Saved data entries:

--- START ---

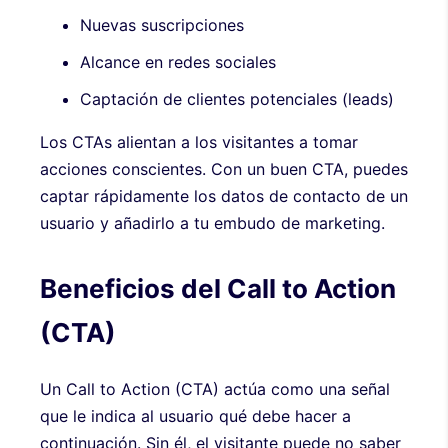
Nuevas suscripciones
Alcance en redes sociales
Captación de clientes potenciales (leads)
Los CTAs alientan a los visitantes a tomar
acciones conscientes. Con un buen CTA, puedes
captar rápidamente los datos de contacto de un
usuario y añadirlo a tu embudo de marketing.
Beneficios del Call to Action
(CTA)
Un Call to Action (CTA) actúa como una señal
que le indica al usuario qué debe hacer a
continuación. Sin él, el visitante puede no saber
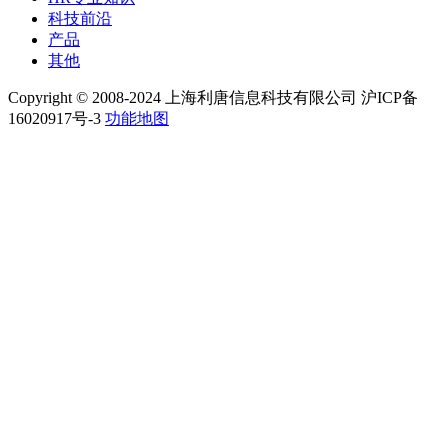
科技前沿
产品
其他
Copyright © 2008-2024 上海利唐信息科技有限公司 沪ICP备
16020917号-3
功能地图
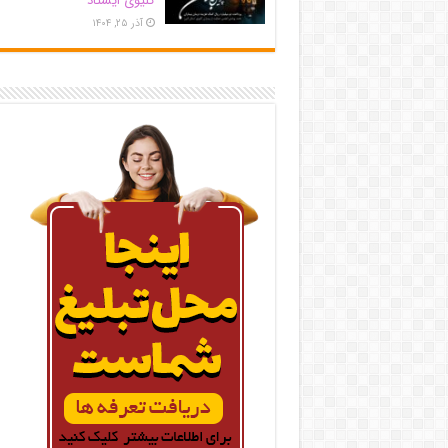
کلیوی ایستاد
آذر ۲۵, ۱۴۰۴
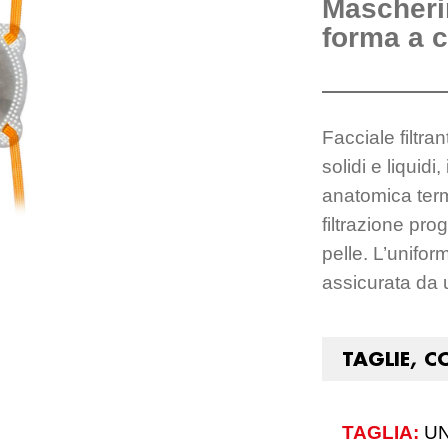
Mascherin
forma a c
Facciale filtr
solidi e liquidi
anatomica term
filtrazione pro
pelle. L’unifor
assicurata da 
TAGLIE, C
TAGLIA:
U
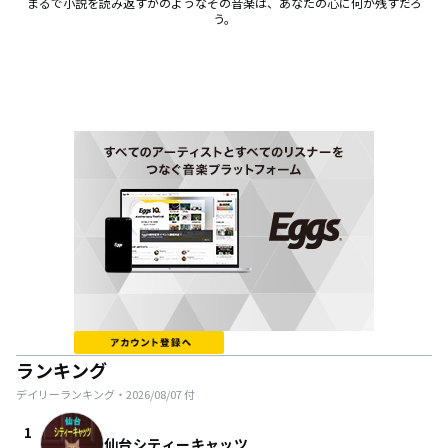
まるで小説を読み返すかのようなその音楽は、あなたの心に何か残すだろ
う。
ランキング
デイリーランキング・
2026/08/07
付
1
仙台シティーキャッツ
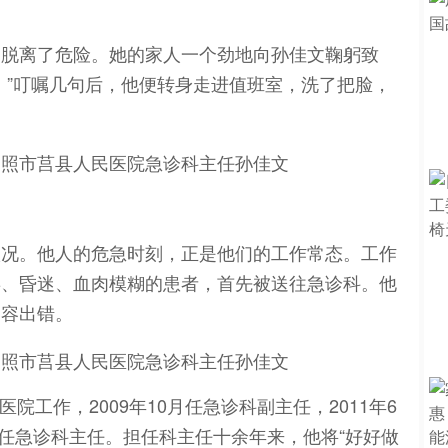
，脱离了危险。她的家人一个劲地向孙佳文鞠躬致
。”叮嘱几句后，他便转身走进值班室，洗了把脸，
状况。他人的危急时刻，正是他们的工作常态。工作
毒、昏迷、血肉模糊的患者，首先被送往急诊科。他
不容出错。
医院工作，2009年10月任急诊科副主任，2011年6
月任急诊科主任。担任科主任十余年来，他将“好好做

--- END ---

(What you need to do):
Quote the data above exactly from the line with "Los CTAs alientan a los visitantes a tomar" to the line with "Copyright © 2008-2024 上海利唐信息科技有限公司 沪ICP备", both ends counted, and nothing else. Pictures don't go in.

(Solution below):
Los CTAs alientan a los visitantes a tomar
acciones conscientes. Con un buen CTA, puedes
captar rápidamente los datos de contacto de un
usuario y añadirlo a tu embudo de marketing.
Beneficios del Call to Action
(CTA)
Un Call to Action (CTA) actúa como una señal
que le indica al usuario qué debe hacer a
continuación. Sin él, el visitante puede no saber
科技前沿
产品
其他
Copyright © 2008-2024 上海利唐信息科技有限公司 沪ICP备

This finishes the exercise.